The most spectacular view is, of course, to be had from the top of the Titlis across the valley, at 10,000 feet the highest peak in central Switzerland. There , jagged white is all around, and in the distance some of Switzerland's most famous peaks are lined up on the horizon - the Jungfrau, the Eiger, the Matterhorn. The 45-minute trip up includes one segment of funicular built in 1927 - the oldest in the country, and testament to Engelberg's longtime popularity. A new cable car is planned, however, and the travel time will be shortened.
Engelberg has a wide range of winter sports facilities: sledding; skating; curling; cross-country skiing; and, for relaxing, indoor swimming pools. There is a wide variety of hotels, from the rambling old early 20th-century establishments to contemporary family-run inns, such as the Hotel Engelberg.
Engelberg is only 50 minutes by train from Lucerne. And the train, the bright red, beautifully maintained LSE (Lucerne-Stans-Engelberg) Railway, is a joy in itself, even in this land of railways.
The LSE is an example of the ingenuity and determination that have given a small isolated country without significant natural resources or arable land a prominent position in the contemporary industrialized world. To connect the line directly with Lucerne in 1966 so that passengers did not have to change from train to ferry to separate train, a mile-long tunnel was cut through the solid rock of a ridge of Mt. Pilatus and a bridge was built over a section of Lake Lucerne.
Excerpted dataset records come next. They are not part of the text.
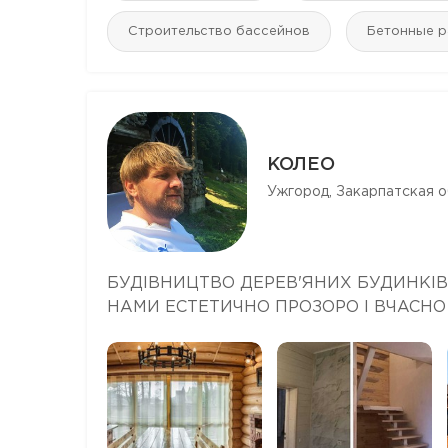
Строительство бассейнов
Бетонные 
КОЛЕО
Ужгород, Закарпатская о
БУДІВНИЦТВО ДЕРЕВ'ЯНИХ БУДИНКІВ
НАМИ ЕСТЕТИЧНО ПРОЗОРО І ВЧАСН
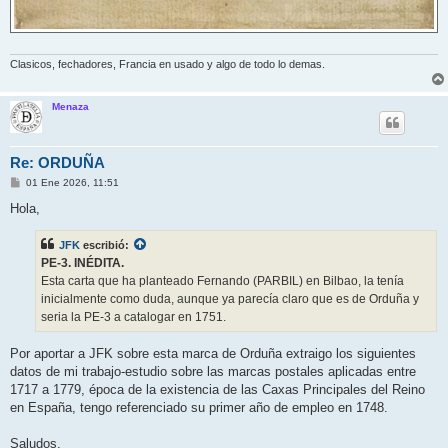
Clasicos, fechadores, Francia en usado y algo de todo lo demas.
Menaza
Re: ORDUÑA
M
01 Ene 2026, 11:51
e
n
Hola,
s
a
j
JFK
escribió:
e
PE-3. INÉDITA.
Esta carta que ha planteado Fernando (PARBIL) en Bilbao, la tenía
inicialmente como duda, aunque ya parecía claro que es de Orduña y
seria la PE-3 a catalogar en 1751.
Por aportar a JFK sobre esta marca de Orduña extraigo los siguientes
datos de mi trabajo-estudio sobre las marcas postales aplicadas entre
1717 a 1779, época de la existencia de las Caxas Principales del Reino
en España, tengo referenciado su primer año de empleo en 1748.
Saludos.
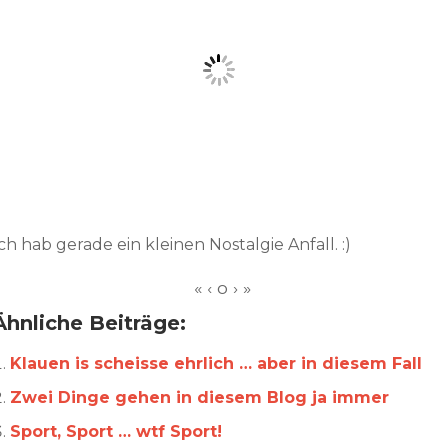
ch hab gerade ein kleinen Nostalgie Anfall. :)
Ähnliche Beiträge:
Klauen is scheisse ehrlich … aber in diesem Fall
Zwei Dinge gehen in diesem Blog ja immer
Sport, Sport … wtf Sport!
That Lucerne is the city from which one embarks to Engelberg is a fortuitous bonus. Its old wall is silhouetted on a hill over the city, the nine towers all different, archetypes for our image of the chivalrous ''fairytale'' medieval.
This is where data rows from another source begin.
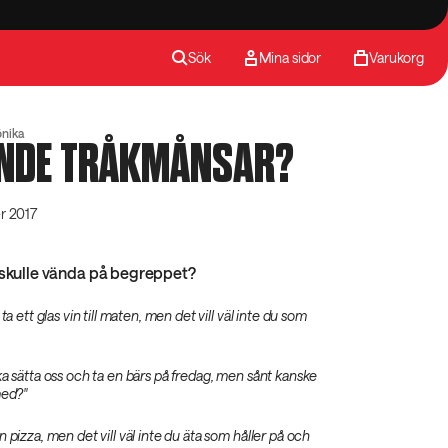
Sök
Mina sidor
Varukorg
önika
NDE TRÅKMÅNSAR?
r 2017
 skulle vända på begreppet?
ta ett glas vin till maten, men det vill väl inte du som
ka sätta oss och ta en bärs på fredag, men sånt kanske
med?"
 pizza, men det vill väl inte du äta som håller på och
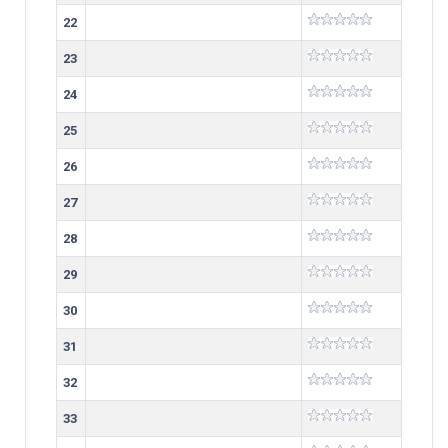
22
23
24
25
26
27
28
29
30
31
32
33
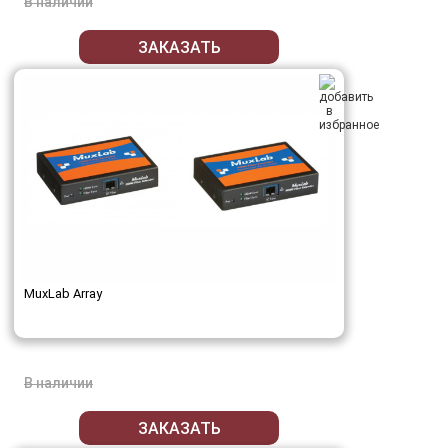
В наличии
ЗАКАЗАТЬ
MuxLab Array
В наличии
ЗАКАЗАТЬ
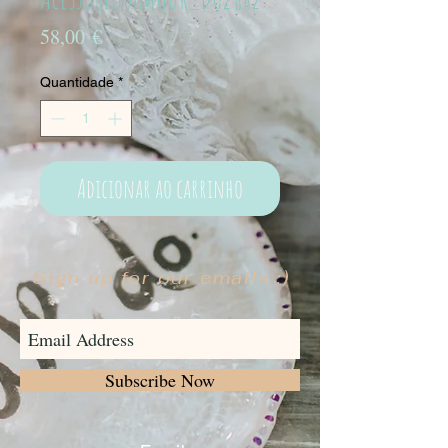
Preço
58,00 €
Quantidade
*
Adicionar ao carrinho
Sign up for our emails :)
Subscribe Now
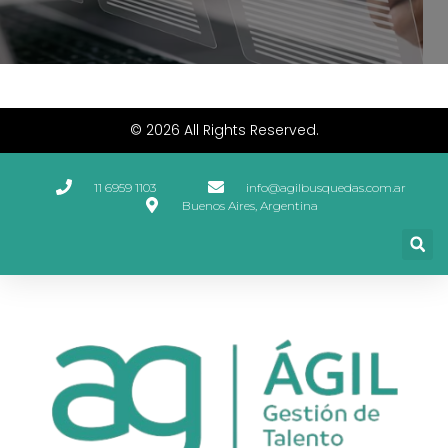
© 2026 All Rights Reserved.
11 6959 1103
info@agilbusquedas.com.ar
Buenos Aires, Argentina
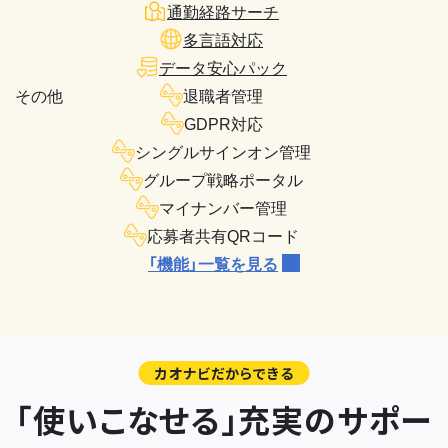
通勤経路サーチ
多言語対応
データ安心パック
その他
退職者管理
GDPR対応
シングルサインオン管理
グループ戦略ポータル
マイナンバー管理
応募者共有QRコード
「機能」一覧を見る
カオナビだからできる
「使いこなせる」充実のサポー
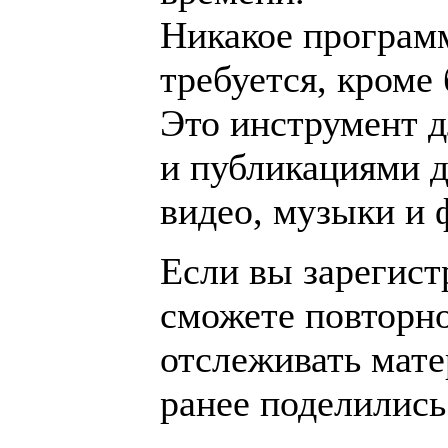
Никакое програм
требуется, кроме 
Это инструмент 
и публикациями д
видео, музыки и 
Если вы зарегист
сможете повторно
отслеживать мат
ранее поделились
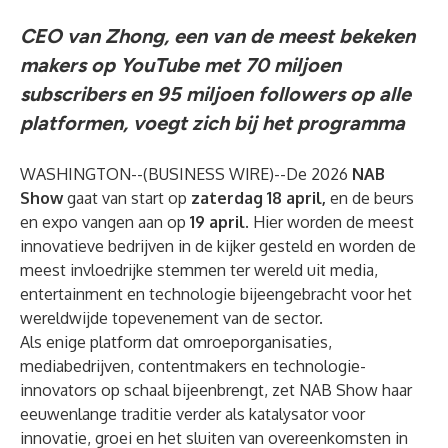
CEO van Zhong, een van de meest bekeken
makers op YouTube met 70 miljoen
subscribers en 95 miljoen followers op alle
platformen, voegt zich bij het programma
WASHINGTON--(
BUSINESS WIRE
)--
De 2026
NAB
Show
gaat van start op
zaterdag 18 april,
en de beurs
en expo vangen aan op
19 april
. Hier worden de meest
innovatieve bedrijven in de kijker gesteld en worden de
meest invloedrijke stemmen ter wereld uit media,
entertainment en technologie bijeengebracht voor het
wereldwijde topevenement van de sector.
Als enige platform dat omroeporganisaties,
mediabedrijven, contentmakers en technologie-
innovators op schaal bijeenbrengt, zet NAB Show haar
eeuwenlange traditie verder als katalysator voor
innovatie, groei en het sluiten van overeenkomsten in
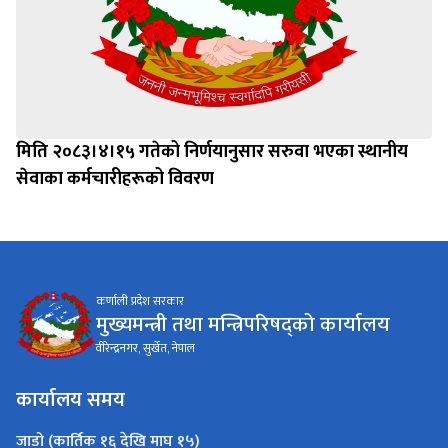
मिति २०८३।४।१५ गतेको निर्णयानुसार सरुवा भएका स्थानीय
सेवाका कर्मचारीहरूको विवरण
कर्णाली प्रदेश सरकार
मुख्यमन्त्री तथा मन्त्रिपरिषद्को कार्यालय
वीरेन्द्रनगर, सुर्खेत, नेपाल
कार्यालय समय
जाडो (कार्तिक १६ देखि माघ १५)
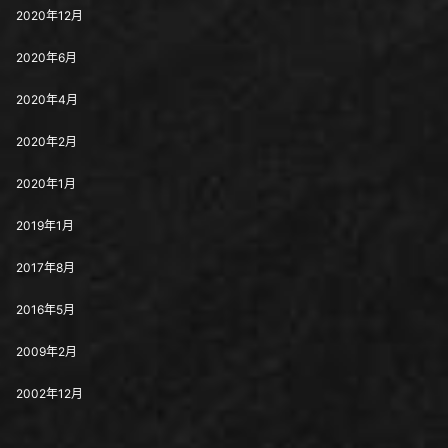
2020年12月
2020年6月
2020年4月
2020年2月
2020年1月
2019年1月
2017年8月
2016年5月
2009年2月
2002年12月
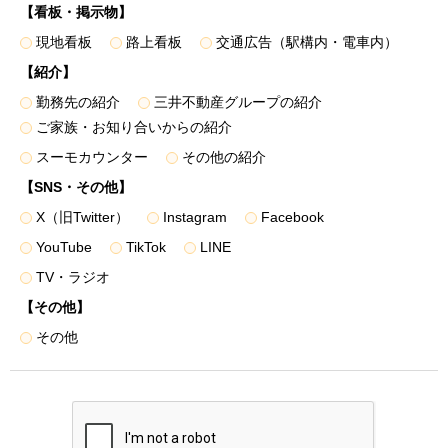
面・パンフレット図面等）
【看板・掲示物】
＜個人データを提供する相手先例＞
現地看板
路上看板
交通広告（駅構内・電車内）
• 弊社のグループ各社
【紹介】
• 住宅事業の共同事業者、事業主、販売業務の委託先（販
勤務先の紹介
三井不動産グループの紹介
売代理会社・媒介会社等）、顧客紹介を受けた提携先
ご家族・お知り合いからの紹介
• 不動産取引の付帯業務における金融機関・保証会社、司
法書士・土地家屋調査士、不動産管理会社、インテリア業者
スーモカウンター
その他の紹介
• 不動産引渡し後のレジデンシャル・カスタマーサービス
【SNS・その他】
における協力会社（施工会社、住宅設備会社等）
X（旧Twitter）
Instagram
Facebook
３．第三者に提供する場合は、書面、郵便物、電話、FAX、
YouTube
TikTok
LINE
電子メール、電子媒体などを用いて行い、安全管理に十分に
TV・ラジオ
配慮して受け渡しを行うものとし、電子データを提供する場
合は、暗号化する等必要な措置を講じて受け渡しを行いま
【その他】
す。
その他
４．本人からの個人情報保護法の定めに則った申し出によ
り、第三者への提供を停止いたします。下記「訂正・利用停
止等・苦情受付窓口」に記載の「三井不動産レジデンシャル
株式会社 総務部」へお申し出ください。停止によりサービ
One is surrounded by age in Lucerne: winding streets of severe burgher facades; a long block of guild houses fronting the Reuss that used to have the water lap at their foundations like the palazzi of Venice, the Kapellebrucke, the covered wooden bridge with its stone tower that was part of the city wall. Through the old city winds the Weggisgasse, shopping street extraordinairem - hung with bright-red, blue and yellow banners of medieval design - along which are shops with the superb handmade chocolates for which Switzerland is so justly famous.
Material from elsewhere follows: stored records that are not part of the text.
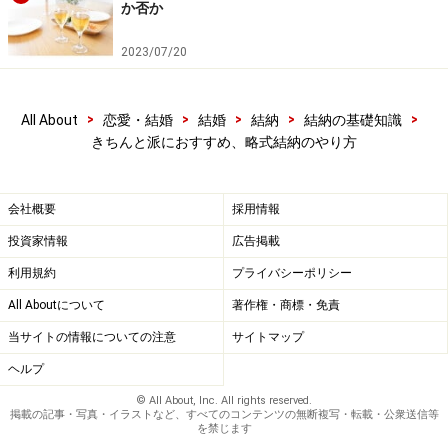
か否か
2023/07/20
>
>
>
>
>
All About
恋愛・結婚
結婚
結納
結納の基礎知識
きちんと派におすすめ、略式結納のやり方
会社概要
採用情報
投資家情報
広告掲載
利用規約
プライバシーポリシー
All Aboutについて
著作権・商標・免責
当サイトの情報についての注意
サイトマップ
ヘルプ
© All About, Inc. All rights reserved.
掲載の記事・写真・イラストなど、すべてのコンテンツの無断複写・転載・公衆送信等
を禁じます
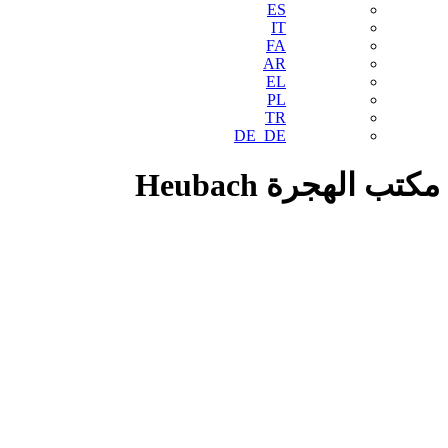
ES
IT
FA
AR
EL
PL
TR
DE_DE
مكتب الهجرة Heubach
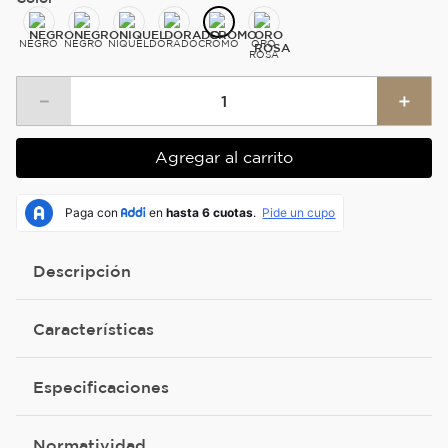
NEGRO
NEGRO
NIQUEL
DORADO
CROMO
ORO
ROSA
－
＋
Agregar al carrito
Descripción
Características
Especificaciones
Normatividad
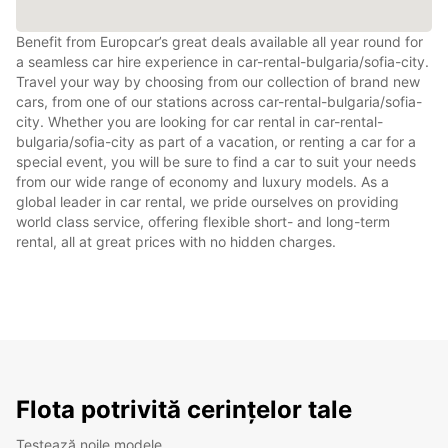
Benefit from Europcar’s great deals available all year round for
a seamless car hire experience in car-rental-bulgaria/sofia-city.
Travel your way by choosing from our collection of brand new
cars, from one of our stations across car-rental-bulgaria/sofia-
city. Whether you are looking for car rental in car-rental-
bulgaria/sofia-city as part of a vacation, or renting a car for a
special event, you will be sure to find a car to suit your needs
from our wide range of economy and luxury models. As a
global leader in car rental, we pride ourselves on providing
world class service, offering flexible short- and long-term
rental, all at great prices with no hidden charges.
Flota potrivită cerințelor tale
Testează noile modele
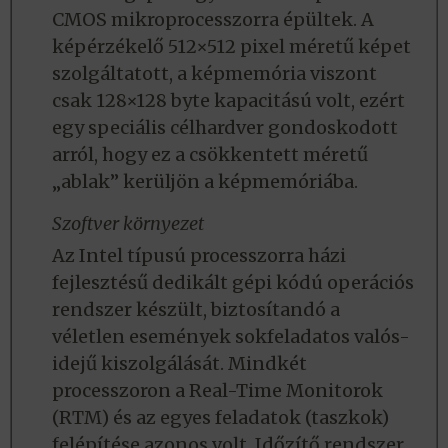
CMOS mikroprocesszorra épültek. A
képérzékelő 512×512 pixel méretű képet
szolgáltatott, a képmemória viszont
csak 128×128 byte kapacitású volt, ezért
egy speciális célhardver gondoskodott
arról, hogy ez a csökkentett méretű
„ablak” kerüljön a képmemóriába.
Szoftver környezet
Az Intel típusú processzorra házi
fejlesztésű dedikált gépi kódú operációs
rendszer készült, biztosítandó a
véletlen események sokfeladatos valós-
idejű kiszolgálását. Mindkét
processzoron a Real-Time Monitorok
(RTM) és az egyes feladatok (taszkok)
felépítése azonos volt. Időzítő rendszer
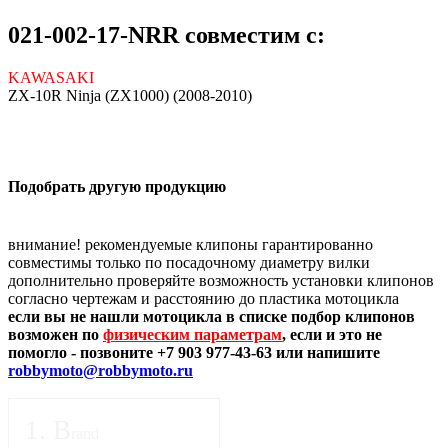
021-002-17-NRR совместим с:
KAWASAKI
ZX-10R Ninja (ZX1000) (2008-2010)
Подобрать другую продукцию
внимание! рекомендуемые клипоны гарантированно
совместимы только по посадочному диаметру вилки
дополнительно проверяйте возможность установки клипонов
согласно чертежам и расстоянию до пластика мотоцикла
если вы не нашли мотоцикла в списке подбор клипонов
возможен по
физическим параметрам
, если и это не
помогло - позвоните +7 903 977-43-63 или напишите
robbymoto@robbymoto.ru
1
.
B
rand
A trip around the lake by steamer offers a series of diverse vignettes. Just out from the dock, the Swiss flag whips bright red and white against the old church spires and guild halls. White Bonaparte gulls follow the boat from the start, dazzling white in a shifting cluster around the stern, sweeping by the rails on currents and hanging stationary as a foreground to the blue-green shore. We pass close under the face of the Burgenstock, its sheer, forested profile rising almost vertically from the water.
Farther along the lake is Gersau, the other tiny autonomous state that lost its status along with Engelberg as a result of the Congress of Vienna. It is a small town, still sheltering some wonderful old houses, deep dark-brown with age , set with windows edged in white and fronted by bright, immaculate flower gardens.
Time in Lucerne and in the mountains of Engelberg can be spent as in a travelogue - seeing only the travel poster. But it would be unfortunate to miss its subtleties by looking without reflection at the surface only. Of all places, Switzerland is no monolith. The pretty veneer is simply that: real, but only a layer of the truth. Accepting Switzerland in any mood, any weather, makes for a rich experience that engages the mind as well as enlarging the field for the senses. Practical details:
The Engelberg Tourist Office offers a range of week-long hiking and ski tours , from Rambler's Weeks that include the services of a guide for 4 days ($370 a person double occupancy) to Senior Citizens Holidays ($255) and Family Holidays ($260 with one child free). All tours include hotel, breakfast and dinner, lifts , and transportation and baggage handling from the Zurich airport. Optional costs include guide services at $90 a day for one person or more and the SAC huts at $5 a night, $5 for dinner, and $2.50 for breakfast.